REQUIREMENT: Duplicate the section of the data-analysis passage starting at "Presenting the Data" and ending at "presenting numerical evidence.", word for word.

Start GIVEN PASSAGE

Finding the best data relevant to the analysis of contemporary social and political issues requires a basic familiarity with the kinds of data likely to be available from these sources. Social science research methods courses often give short shrift to this crucial stage of the research process that involves skills and expertise usually acquired by years of experience in specific fields of study. Too often, the data are a "given": the instructor gives a dataset to the students and asks them to analyze it. The concluding chapter of this book addresses the topic in some detail, but finding the best data is the subtext for all of the chapters and the examples and illustrations that follow.
Presenting the Data
Good data presentation skills are to data-based analysis what good writing is to literature, and some of the same basic principles apply to both. More important, poor graphical and tabular presentations often lead both readers and writers to draw erroneous conclusions from their data and obscure facts that presentations would reveal. Some of these practices involve deliberate distortions of data, but more commonly they involve either unintentional distortions or simply ineffective approaches to presenting numerical evidence.
The past two decades have seen the development of a substantial literature the art and science of data presentation, much of it following Edward R. Tufte's pathbreaking work, The Visual Display of Quantitative Information. With his admonitions to "show the data," "minimize the ink-to-data ratio," and avoid "ChartJunk," Tufte established many of the basic rules and principles of data presentation and demonstrates over and over again how effective a presentations combined with clear thinking can reveal truths hidden in the data. Howard Wainer's work extends Tufte's standards and demonstrates many errors that have ensued from statistical fallacies and faulty tabular and graphic design. Few research methods and statistics texts address these standards of data presentation in more than a cursory manner and many demonstrate some of the worst data presentation practices.
Although the development of spreadsheet and other software has greatly simplified the tasks of tabular and graphical data presentation, it has also greatly facilitated some very bad data presentation practices.
Interpreting the Data
Good data analysis entails little more than finding the best data relevant to a given research questions, making meaningful comparisons among the data, and drawing sound conclusions from the comparisons. To evaluate arguments based on numerical evidence, one must assess the reliability and validity of the individual measures used and validity of conclusions drawn from comparisons of the data. Assessing the reliability and validity of social indicator measurements requires that one understand how the data are collected and how the indicators are constructed. Many research methods and statistics texts address issues of measurement merely as matters of choosing the appropriate level of measurement for variables (nominal, ordinal, or interval) and of calculating sampling error. As a practical matter, such issues are usually irrelevant or trivial when one undertakes just plain data analysis. With just plain data analysis, almost all of the data are interval measures, in the form of ratios, percentages, and means, even if the base question for the indicator is nominal or ordinal. Measures of sampling error usually constitute the least important aspect of measurement reliability. In chapter 1 we will see that the least reliable measures of crime rates, based on the FBI Uniform Crime reports, have far less sampling error (actually no sampling error) than the more reliable measures based on the National Crime Victimization Surveys. The same thing occurs with the measurement of educational achievement discussed in chapter 5: the No Child Left Behind tests of all students are shown to be less reliable than the National Assessment of Education Progress tests based on national samples of students. Although assessing sampling error sometimes has a crucial role in some data analysis, in both academic research and news reporting the emphasis on sampling error often conveys a false sense of the reliability of data and distracts attention from more serious measurement problems.

End GIVEN PASSAGE
Start RECORDS

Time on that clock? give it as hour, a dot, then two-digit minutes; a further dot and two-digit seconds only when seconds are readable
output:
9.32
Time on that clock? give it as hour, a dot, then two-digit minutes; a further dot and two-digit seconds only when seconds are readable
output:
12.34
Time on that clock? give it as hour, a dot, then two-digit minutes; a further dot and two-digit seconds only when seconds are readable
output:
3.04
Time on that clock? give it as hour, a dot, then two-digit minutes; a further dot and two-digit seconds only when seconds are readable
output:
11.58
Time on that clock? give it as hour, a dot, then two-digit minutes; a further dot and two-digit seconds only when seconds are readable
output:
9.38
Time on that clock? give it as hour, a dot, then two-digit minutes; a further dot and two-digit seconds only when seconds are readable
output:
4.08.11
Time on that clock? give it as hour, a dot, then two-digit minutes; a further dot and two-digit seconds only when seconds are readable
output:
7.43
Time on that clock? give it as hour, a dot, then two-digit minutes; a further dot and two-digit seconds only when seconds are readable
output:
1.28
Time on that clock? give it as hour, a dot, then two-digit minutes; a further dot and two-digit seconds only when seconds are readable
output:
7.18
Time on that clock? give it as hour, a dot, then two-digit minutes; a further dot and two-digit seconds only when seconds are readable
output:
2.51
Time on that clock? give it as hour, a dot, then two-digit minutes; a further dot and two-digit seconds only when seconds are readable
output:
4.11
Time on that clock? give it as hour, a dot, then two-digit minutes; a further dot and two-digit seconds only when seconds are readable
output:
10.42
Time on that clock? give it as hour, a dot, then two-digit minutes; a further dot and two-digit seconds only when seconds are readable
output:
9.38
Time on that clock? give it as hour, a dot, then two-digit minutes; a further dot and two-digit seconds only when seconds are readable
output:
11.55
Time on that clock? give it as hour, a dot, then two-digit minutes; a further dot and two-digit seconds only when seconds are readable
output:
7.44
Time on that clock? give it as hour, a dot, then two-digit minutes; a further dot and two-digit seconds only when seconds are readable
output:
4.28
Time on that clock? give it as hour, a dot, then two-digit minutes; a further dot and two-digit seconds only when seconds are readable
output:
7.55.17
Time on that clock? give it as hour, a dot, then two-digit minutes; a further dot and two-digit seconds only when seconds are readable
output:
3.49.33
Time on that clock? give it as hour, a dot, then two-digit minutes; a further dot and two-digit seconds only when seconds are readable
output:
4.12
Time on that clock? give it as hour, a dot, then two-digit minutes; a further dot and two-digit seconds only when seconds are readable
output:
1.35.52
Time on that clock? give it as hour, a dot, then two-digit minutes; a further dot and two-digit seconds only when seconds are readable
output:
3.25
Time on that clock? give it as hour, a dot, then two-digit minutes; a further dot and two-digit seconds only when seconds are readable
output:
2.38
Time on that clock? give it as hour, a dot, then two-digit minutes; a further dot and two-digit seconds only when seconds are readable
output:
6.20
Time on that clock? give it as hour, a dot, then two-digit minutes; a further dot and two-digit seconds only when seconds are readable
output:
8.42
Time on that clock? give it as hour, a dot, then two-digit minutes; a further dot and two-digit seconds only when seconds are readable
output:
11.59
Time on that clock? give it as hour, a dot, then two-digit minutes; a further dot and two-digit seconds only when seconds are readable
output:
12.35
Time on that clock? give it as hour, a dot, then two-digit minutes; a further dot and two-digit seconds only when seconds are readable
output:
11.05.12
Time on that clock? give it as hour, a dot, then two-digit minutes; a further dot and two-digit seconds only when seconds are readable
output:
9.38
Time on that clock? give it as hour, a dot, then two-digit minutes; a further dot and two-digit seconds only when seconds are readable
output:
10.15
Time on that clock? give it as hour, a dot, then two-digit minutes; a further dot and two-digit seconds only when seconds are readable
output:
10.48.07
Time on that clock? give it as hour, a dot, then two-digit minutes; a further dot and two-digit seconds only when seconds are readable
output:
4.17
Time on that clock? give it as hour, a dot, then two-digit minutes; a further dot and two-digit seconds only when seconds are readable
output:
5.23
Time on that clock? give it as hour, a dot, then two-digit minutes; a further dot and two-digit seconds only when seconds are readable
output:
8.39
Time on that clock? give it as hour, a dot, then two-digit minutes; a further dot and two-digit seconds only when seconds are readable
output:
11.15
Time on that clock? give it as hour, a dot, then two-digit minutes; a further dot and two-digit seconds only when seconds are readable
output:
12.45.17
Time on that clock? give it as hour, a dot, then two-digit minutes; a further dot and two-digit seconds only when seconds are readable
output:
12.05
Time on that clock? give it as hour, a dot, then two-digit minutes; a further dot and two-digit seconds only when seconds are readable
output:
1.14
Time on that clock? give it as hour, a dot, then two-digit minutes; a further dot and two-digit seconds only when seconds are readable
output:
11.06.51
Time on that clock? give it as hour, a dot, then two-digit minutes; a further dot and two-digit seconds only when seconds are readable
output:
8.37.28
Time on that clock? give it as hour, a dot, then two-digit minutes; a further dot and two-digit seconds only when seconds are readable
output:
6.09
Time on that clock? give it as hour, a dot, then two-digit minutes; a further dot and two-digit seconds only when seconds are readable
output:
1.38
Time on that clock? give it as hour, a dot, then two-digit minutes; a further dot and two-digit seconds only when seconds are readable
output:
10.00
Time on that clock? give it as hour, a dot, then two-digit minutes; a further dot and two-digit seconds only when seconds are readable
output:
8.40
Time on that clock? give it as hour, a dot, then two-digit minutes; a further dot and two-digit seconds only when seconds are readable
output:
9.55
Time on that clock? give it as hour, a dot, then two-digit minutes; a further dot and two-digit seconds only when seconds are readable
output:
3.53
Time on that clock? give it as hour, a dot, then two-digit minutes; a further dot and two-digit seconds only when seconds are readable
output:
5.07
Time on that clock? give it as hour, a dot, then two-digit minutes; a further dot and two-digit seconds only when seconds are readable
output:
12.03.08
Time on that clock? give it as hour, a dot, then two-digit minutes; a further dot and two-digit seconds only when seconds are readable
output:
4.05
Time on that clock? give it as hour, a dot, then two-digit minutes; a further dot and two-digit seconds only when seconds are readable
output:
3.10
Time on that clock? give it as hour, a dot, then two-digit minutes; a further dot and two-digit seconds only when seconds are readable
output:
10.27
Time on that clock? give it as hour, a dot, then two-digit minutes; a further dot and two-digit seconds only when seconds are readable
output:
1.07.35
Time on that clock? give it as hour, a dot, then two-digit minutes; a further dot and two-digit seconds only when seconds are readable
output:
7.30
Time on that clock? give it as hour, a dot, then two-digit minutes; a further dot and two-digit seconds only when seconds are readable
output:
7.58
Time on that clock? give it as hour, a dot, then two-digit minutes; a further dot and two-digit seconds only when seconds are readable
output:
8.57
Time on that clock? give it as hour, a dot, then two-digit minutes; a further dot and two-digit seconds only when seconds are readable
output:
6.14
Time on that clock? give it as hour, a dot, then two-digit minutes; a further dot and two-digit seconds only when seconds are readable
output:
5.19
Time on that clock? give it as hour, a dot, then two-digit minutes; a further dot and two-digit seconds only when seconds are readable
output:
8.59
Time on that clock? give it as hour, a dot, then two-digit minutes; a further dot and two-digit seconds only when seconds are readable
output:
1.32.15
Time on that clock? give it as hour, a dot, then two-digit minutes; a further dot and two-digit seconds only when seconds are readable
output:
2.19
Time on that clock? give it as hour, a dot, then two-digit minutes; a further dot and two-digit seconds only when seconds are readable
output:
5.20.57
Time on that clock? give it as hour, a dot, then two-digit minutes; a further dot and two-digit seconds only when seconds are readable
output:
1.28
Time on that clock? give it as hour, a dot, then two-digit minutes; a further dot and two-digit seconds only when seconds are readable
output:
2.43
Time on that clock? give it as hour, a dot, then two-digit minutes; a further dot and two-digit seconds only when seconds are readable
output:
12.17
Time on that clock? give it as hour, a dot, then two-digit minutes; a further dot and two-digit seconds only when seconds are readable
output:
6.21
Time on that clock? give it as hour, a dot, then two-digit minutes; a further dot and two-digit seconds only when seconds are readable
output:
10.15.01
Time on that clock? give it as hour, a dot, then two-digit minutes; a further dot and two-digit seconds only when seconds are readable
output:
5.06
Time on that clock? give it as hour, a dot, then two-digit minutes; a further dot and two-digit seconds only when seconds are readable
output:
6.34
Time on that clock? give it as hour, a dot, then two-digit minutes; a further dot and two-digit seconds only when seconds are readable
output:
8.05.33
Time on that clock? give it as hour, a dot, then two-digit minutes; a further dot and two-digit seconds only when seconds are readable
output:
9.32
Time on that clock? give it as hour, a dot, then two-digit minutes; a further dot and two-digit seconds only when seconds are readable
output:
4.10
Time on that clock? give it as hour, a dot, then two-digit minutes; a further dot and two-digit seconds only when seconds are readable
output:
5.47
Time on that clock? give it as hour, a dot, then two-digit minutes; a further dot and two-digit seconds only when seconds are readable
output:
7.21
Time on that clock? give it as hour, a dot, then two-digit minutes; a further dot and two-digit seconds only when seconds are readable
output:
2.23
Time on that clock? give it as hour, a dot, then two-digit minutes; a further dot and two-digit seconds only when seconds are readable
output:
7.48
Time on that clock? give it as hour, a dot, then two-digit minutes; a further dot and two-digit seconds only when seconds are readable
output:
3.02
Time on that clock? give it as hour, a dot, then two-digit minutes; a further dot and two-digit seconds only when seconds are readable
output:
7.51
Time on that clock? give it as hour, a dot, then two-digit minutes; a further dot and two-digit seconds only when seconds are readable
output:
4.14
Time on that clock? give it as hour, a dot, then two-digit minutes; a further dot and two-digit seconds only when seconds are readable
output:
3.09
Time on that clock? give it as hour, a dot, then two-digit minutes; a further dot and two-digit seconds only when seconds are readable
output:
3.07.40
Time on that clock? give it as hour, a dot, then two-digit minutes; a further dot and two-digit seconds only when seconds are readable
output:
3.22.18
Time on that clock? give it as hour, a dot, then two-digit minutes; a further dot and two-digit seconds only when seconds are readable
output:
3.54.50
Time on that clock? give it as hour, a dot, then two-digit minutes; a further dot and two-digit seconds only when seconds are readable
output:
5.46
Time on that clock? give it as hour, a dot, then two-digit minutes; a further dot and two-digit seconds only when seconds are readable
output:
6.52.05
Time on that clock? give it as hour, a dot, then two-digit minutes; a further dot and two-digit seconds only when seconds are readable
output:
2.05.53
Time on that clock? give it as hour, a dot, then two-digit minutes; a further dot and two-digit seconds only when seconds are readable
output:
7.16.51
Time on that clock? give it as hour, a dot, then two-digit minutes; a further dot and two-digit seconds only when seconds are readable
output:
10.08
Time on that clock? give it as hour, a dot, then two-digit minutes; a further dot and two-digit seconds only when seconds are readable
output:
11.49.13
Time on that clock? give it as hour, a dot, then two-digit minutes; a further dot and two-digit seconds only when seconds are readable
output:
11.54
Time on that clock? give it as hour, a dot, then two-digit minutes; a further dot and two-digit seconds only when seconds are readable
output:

End RECORDS

THE RESPONSE:
Presenting the Data
Good data presentation skills are to data-based analysis what good writing is to literature, and some of the same basic principles apply to both. More important, poor graphical and tabular presentations often lead both readers and writers to draw erroneous conclusions from their data and obscure facts that presentations would reveal. Some of these practices involve deliberate distortions of data, but more commonly they involve either unintentional distortions or simply ineffective approaches to presenting numerical evidence.